More precisely, we estimate hierarchical regressions. We admit fixed effects for percent of the county population that is female, percent of county population that is black, and change in the vote share of the third party — these are our controls. We also admit random effects stratified by the Rural-Urban Continuum, and model them as linear functions of class proxies.
Using median household income as our proxy for class, we find some variation in gradients in different kinds of regions. But the slopes are negative everywhere.
Perhaps a better way to visualize the gradients is to graph them in a bar plot. Large suburbs (urban population above 20,000, adjacent to a metro) display the largest gradient (b = -0.64). Rural counties (urban population smaller than 2,500) next to metros display the smallest gradient (b = -0.20).
Educational attainment contains a stronger class signal than household income. Counties with low shares of the college-educated are more certainly predominantly working class than counties with low household incomes. Conversely, counties with high shares of the college-educated are more certainly predominantly professional class than counties with high household incomes.
Using percent of the county population without a college degree as our class proxy, we find larger gradients. And all of them sport the same sign. There is no confounding by settlement type.
There is an interesting pattern that emerges from this analysis. The class gradient is most pronounced in small towns (urban population of 2,500 to 19,999, not adjacent to a metro area) and small suburbs (urban population of 2,500 to 19,999, adjacent to a metro area), and less pronounced in small metros and particularly big metros (with populations greater than a million). This pattern is probably due to the differential weight of the working class by settlement type — the demographic dominance of the working class is more pronounced in smaller places than metropolitan centers for obvious reasons.

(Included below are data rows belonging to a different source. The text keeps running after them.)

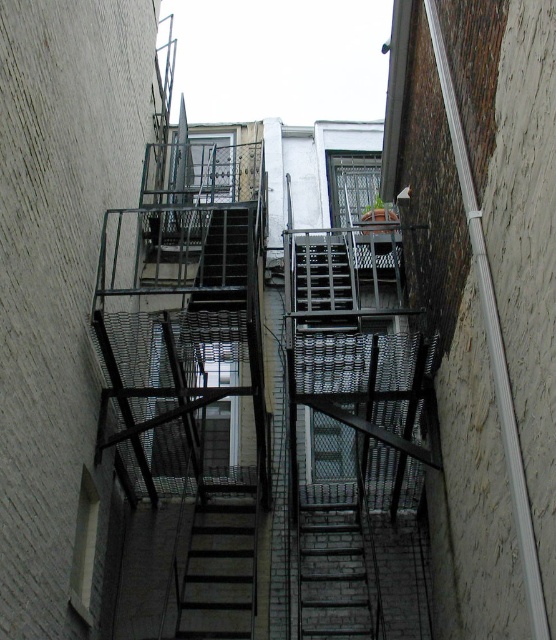
Is brick stairs at center thinner than metallic gray stairs at center?

No.

Consider the image. Who is more distant from viewer, (307, 570) or (230, 513)?

Point (230, 513)

At what (x,y) coordinates should I click in order to perform the action: click on brick stairs at center. Please return your answer as a coordinate pair (x, y). The height and width of the screenshot is (640, 556). Looking at the image, I should click on (335, 564).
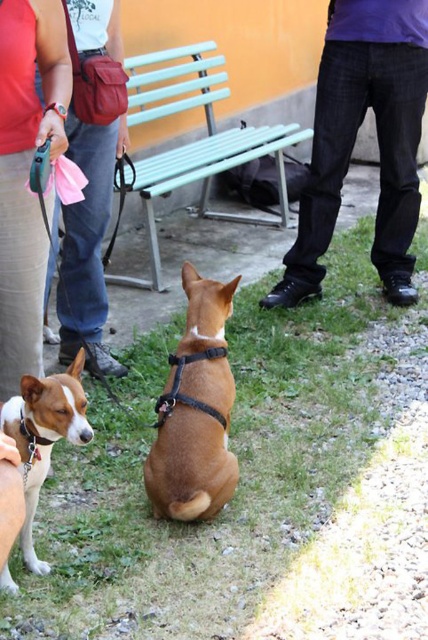
You are a photographer setting up for a group photo. You have a matte pink shirt at upper left and a light blue plastic bench at center in your frame. Which object is narrower?

The matte pink shirt at upper left is narrower than the light blue plastic bench at center.

You are standing in the park and want to walk from point point(x=374, y=300) to point(x=29, y=477). Which direction should you head?

You should head downward because point(x=374, y=300) is further to the viewer than point(x=29, y=477), so moving towards it would mean going in the direction of decreasing depth.

You are a delivery robot with a 12 inch wide package. You need to move from the brushed leather bag at left to the brown grass at center to drop off the package. Can you fit through the space between them?

The brown grass at center and brushed leather bag at left are 36.49 inches apart from each other. Since your package is 12 inches wide, there is enough space to fit through the 36.49 inch gap between them.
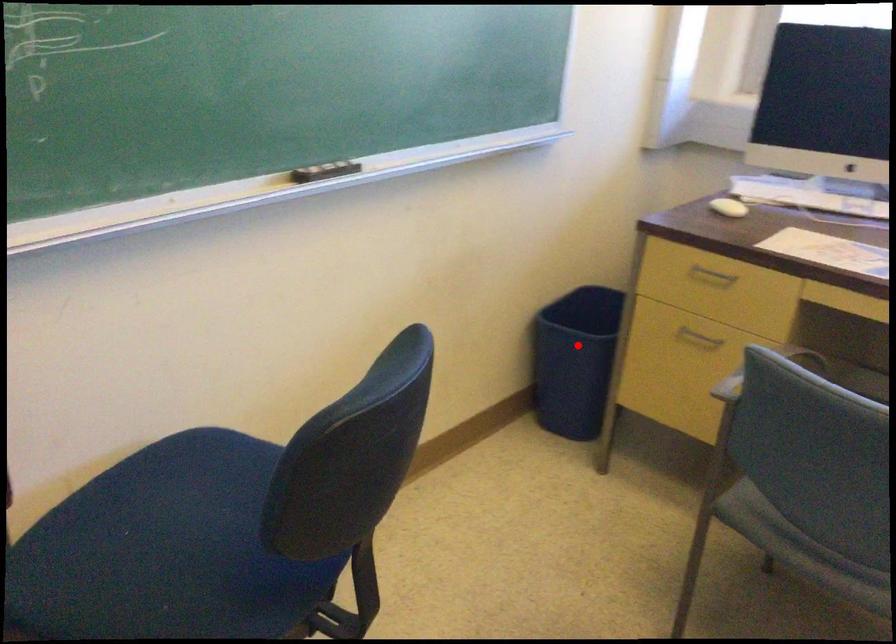
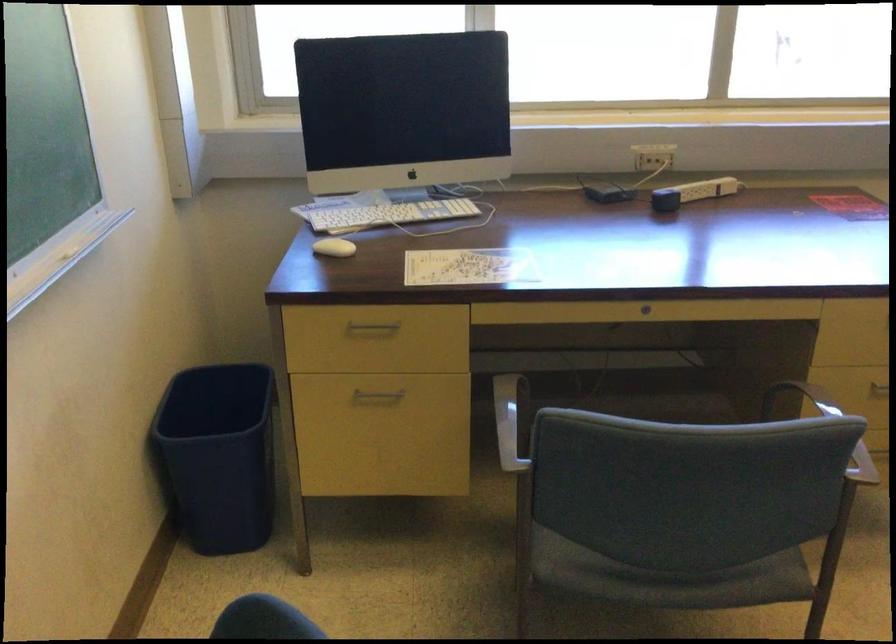
The point at the highlighted location is marked in the first image. Where is the corresponding point in the second image?

(217, 456)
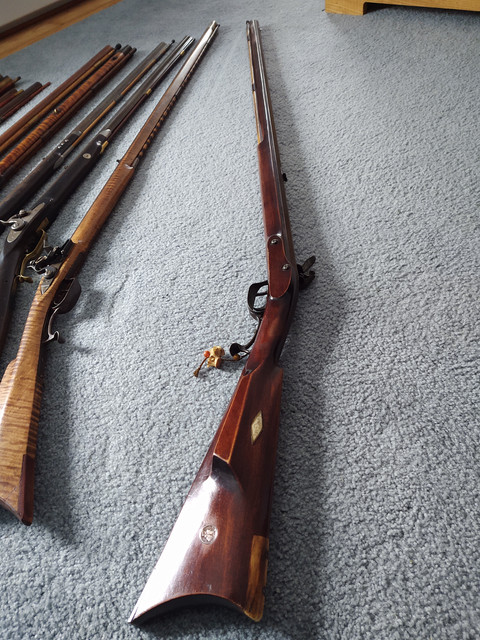
Locate an element on the screen. This screenshot has height=640, width=480. wood floor is located at coordinates (34, 27).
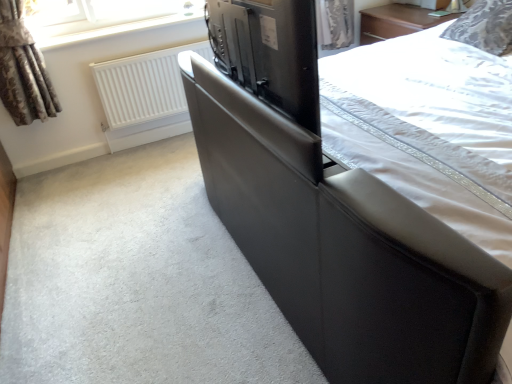
Locate an element on the screen. patterned fabric pillow at upper right is located at coordinates (484, 27).

In order to face patterned fabric pillow at upper right, should I rotate leftwards or rightwards?

To align with it, rotate right about 28.954°.

In the scene shown: In order to face black leather bed at center, should I rotate leftwards or rightwards?

Turn right approximately 28.534 degrees to face it.

What do you see at coordinates (23, 70) in the screenshot? The width and height of the screenshot is (512, 384). I see `brown textured curtain at upper left` at bounding box center [23, 70].

Locate an element on the screen. patterned fabric pillow at upper right is located at coordinates (484, 27).

What's the angular difference between matte black tv at center and black leather bed at center's facing directions?

180 degrees separate the facing orientations of matte black tv at center and black leather bed at center.

You are a GUI agent. You are given a task and a screenshot of the screen. Output one action in this format:
    pyautogui.click(x=<x>, y=<y>)
    Task: Click on the appliance lying below the black leather bed at center (from the image's perspective)
    This screenshot has width=512, height=384.
    Given the screenshot: What is the action you would take?
    pyautogui.click(x=269, y=52)

Considering the relative sizes of matte black tv at center and black leather bed at center in the image provided, is matte black tv at center taller than black leather bed at center?

In fact, matte black tv at center may be shorter than black leather bed at center.

From a real-world perspective, is matte black tv at center above or below black leather bed at center?

matte black tv at center is situated higher than black leather bed at center in the real world.

From the image's perspective, which is below, brown textured curtain at upper left or patterned fabric pillow at upper right?

brown textured curtain at upper left.

From a real-world perspective, is brown textured curtain at upper left positioned above or below patterned fabric pillow at upper right?

brown textured curtain at upper left is above patterned fabric pillow at upper right.

Which point is more distant from viewer, (39, 71) or (470, 28)?

Positioned behind is point (39, 71).

What's the angular difference between brown textured curtain at upper left and patterned fabric pillow at upper right's facing directions?

The angle between the facing direction of brown textured curtain at upper left and the facing direction of patterned fabric pillow at upper right is 87.4 degrees.

Is white matte radiator at upper left touching matte black tv at center?

white matte radiator at upper left and matte black tv at center are clearly separated.

Is matte black tv at center inside white matte radiator at upper left?

That's incorrect, matte black tv at center is not inside white matte radiator at upper left.

Is white matte radiator at upper left bigger or smaller than matte black tv at center?

Clearly, white matte radiator at upper left is larger in size than matte black tv at center.

From a real-world perspective, does white matte radiator at upper left sit lower than matte black tv at center?

Yes.

Would you say patterned fabric pillow at upper right is to the left or to the right of black leather bed at center in the picture?

Clearly, patterned fabric pillow at upper right is on the right of black leather bed at center in the image.

Which of these two, patterned fabric pillow at upper right or black leather bed at center, stands shorter?

Standing shorter between the two is patterned fabric pillow at upper right.

Identify the location of pillow behind the black leather bed at center. (484, 27).

Between patterned fabric pillow at upper right and black leather bed at center, which one has smaller width?

patterned fabric pillow at upper right.

What's the angular difference between white matte radiator at upper left and brown textured curtain at upper left's facing directions?

The angular difference between white matte radiator at upper left and brown textured curtain at upper left is 0.402 degrees.

Looking at this image, from a real-world perspective, is white matte radiator at upper left under brown textured curtain at upper left?

Yes, from a real-world perspective, white matte radiator at upper left is under brown textured curtain at upper left.

Looking at their sizes, would you say white matte radiator at upper left is wider or thinner than brown textured curtain at upper left?

white matte radiator at upper left is thinner than brown textured curtain at upper left.

Is white matte radiator at upper left turned away from brown textured curtain at upper left?

No, white matte radiator at upper left is not facing away from brown textured curtain at upper left.

Considering the sizes of objects white matte radiator at upper left and black leather bed at center in the image provided, who is shorter, white matte radiator at upper left or black leather bed at center?

white matte radiator at upper left.

Is white matte radiator at upper left oriented towards black leather bed at center?

Yes, white matte radiator at upper left is oriented towards black leather bed at center.

Does white matte radiator at upper left appear on the right side of black leather bed at center?

No.

Looking at the image, does white matte radiator at upper left seem bigger or smaller compared to black leather bed at center?

In the image, white matte radiator at upper left appears to be smaller than black leather bed at center.

Considering the relative positions of brown textured curtain at upper left and black leather bed at center in the image provided, is brown textured curtain at upper left behind black leather bed at center?

That is True.

Is brown textured curtain at upper left with black leather bed at center?

No, brown textured curtain at upper left is not in contact with black leather bed at center.

Is brown textured curtain at upper left facing towards black leather bed at center?

No, brown textured curtain at upper left is not aimed at black leather bed at center.

Identify the location of bed in front of the matte black tv at center. (332, 216).

Where is `curtain behind the patterned fabric pillow at upper right`? The image size is (512, 384). curtain behind the patterned fabric pillow at upper right is located at coordinates (23, 70).

Looking at the image, which one is located further to white matte radiator at upper left, matte black tv at center or brown textured curtain at upper left?

The object further to white matte radiator at upper left is matte black tv at center.

Based on their spatial positions, is brown textured curtain at upper left or white matte radiator at upper left further from matte black tv at center?

Among the two, brown textured curtain at upper left is located further to matte black tv at center.

Considering their positions, is brown textured curtain at upper left positioned further to patterned fabric pillow at upper right than black leather bed at center?

brown textured curtain at upper left is positioned further to the anchor patterned fabric pillow at upper right.

From the image, which object appears to be farther from brown textured curtain at upper left, matte black tv at center or white matte radiator at upper left?

matte black tv at center lies further to brown textured curtain at upper left than the other object.

Looking at the image, which one is located closer to white matte radiator at upper left, brown textured curtain at upper left or matte black tv at center?

brown textured curtain at upper left lies closer to white matte radiator at upper left than the other object.

Estimate the real-world distances between objects in this image. Which object is closer to black leather bed at center, brown textured curtain at upper left or patterned fabric pillow at upper right?

patterned fabric pillow at upper right.

When comparing their distances from matte black tv at center, does brown textured curtain at upper left or black leather bed at center seem closer?

black leather bed at center is positioned closer to the anchor matte black tv at center.

Estimate the real-world distances between objects in this image. Which object is further from brown textured curtain at upper left, black leather bed at center or patterned fabric pillow at upper right?

patterned fabric pillow at upper right is positioned further to the anchor brown textured curtain at upper left.

What are the coordinates of `curtain between black leather bed at center and white matte radiator at upper left in the front-back direction` in the screenshot? It's located at (23, 70).

You are a GUI agent. You are given a task and a screenshot of the screen. Output one action in this format:
    pyautogui.click(x=<x>, y=<y>)
    Task: Click on the appliance located between black leather bed at center and patterned fabric pillow at upper right in the depth direction
    The image size is (512, 384).
    Given the screenshot: What is the action you would take?
    pyautogui.click(x=269, y=52)

Where is `radiator between brown textured curtain at upper left and patterned fabric pillow at upper right`? The image size is (512, 384). radiator between brown textured curtain at upper left and patterned fabric pillow at upper right is located at coordinates (144, 86).

Locate an element on the screen. This screenshot has width=512, height=384. pillow located between black leather bed at center and white matte radiator at upper left in the depth direction is located at coordinates (484, 27).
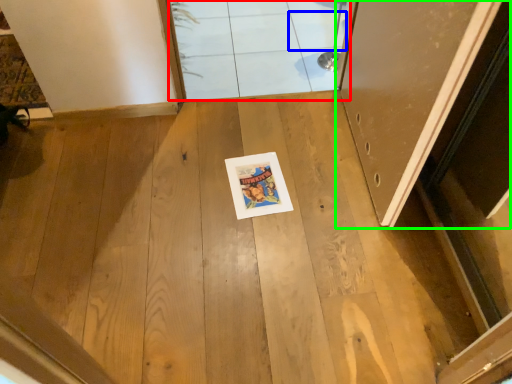
Question: Based on their relative distances, which object is nearer to window (highlighted by a red box)? Choose from tile (highlighted by a blue box) and door (highlighted by a green box).

Choices:
 (A) tile
 (B) door

Answer: (A)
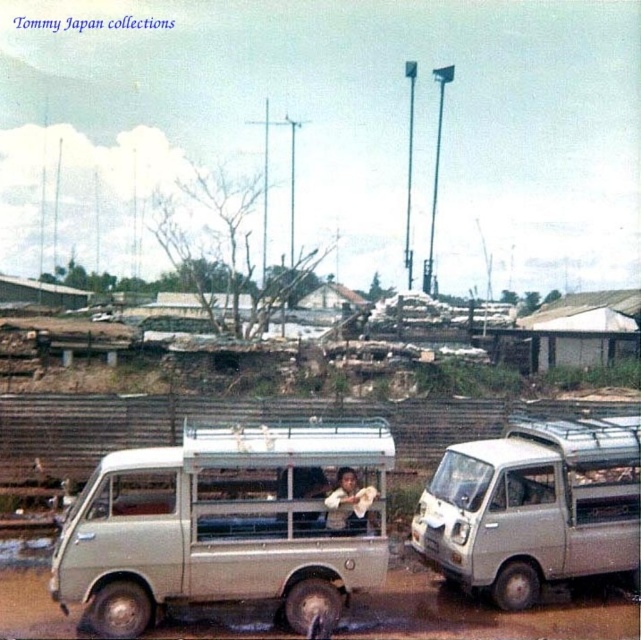
You are a delivery person needing to unload a 2.4 meter long package between the beige matte van at center and the silver metallic van at center. Can the package fit in the space between them?

The beige matte van at center and silver metallic van at center are 2.51 meters apart, so the 2.4 meter long package can fit in the space between them since it is shorter than the available distance.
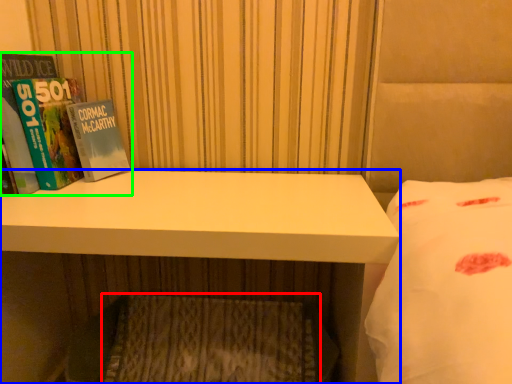
Question: Considering the real-world distances, which object is closest to mattress (highlighted by a red box)? desk (highlighted by a blue box) or book (highlighted by a green box).

Choices:
 (A) desk
 (B) book

Answer: (A)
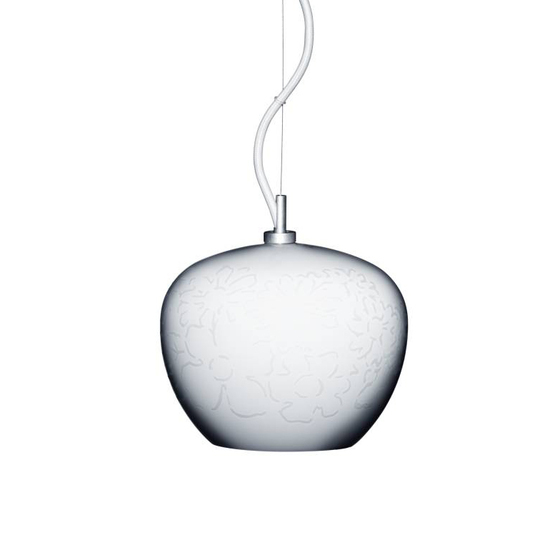
I want to click on lamp, so click(x=329, y=344).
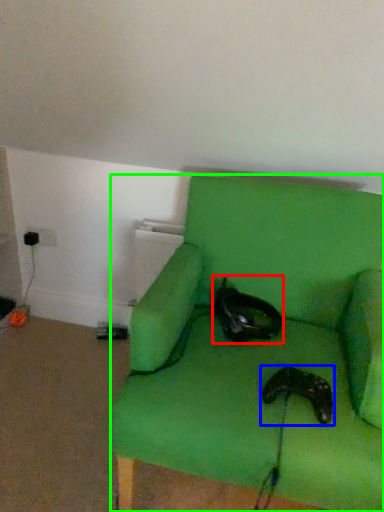
Question: Which object is positioned closest to cat (highlighted by a red box)? Select from footwear (highlighted by a blue box) and chair (highlighted by a green box).

Choices:
 (A) footwear
 (B) chair

Answer: (B)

Note that we have recentered and rescaled all variables to have zero mean and unit variance. We can therefore interpret the gradients as betas or elasticities. The mean gradient for percent without a college degree across settlement types is 0.63. That's a lot. It means that a one standard deviation higher noncollege share, which comes to 9 percentage points, predicts a 0.63 standard deviations, or +1.8 percent, larger swing towards Trump in 2020 over the 2016 baseline.
Or take a different metric. The rank correlation between noncollege share and the Trump swing is nearly one-half (r = 0.48, P < 0.0001). Equivalently, the correlation between noncollege share and the level of Trump's vote share increased from r = 0.40 in 2016 to r = 0.45 in 2020 (P < 0.0001 for both). So no matter what metric you pick, you get the same result. The evidence is thus overwhelming that class-partisan polarization intensified across the board — the working class moved even further towards Trump.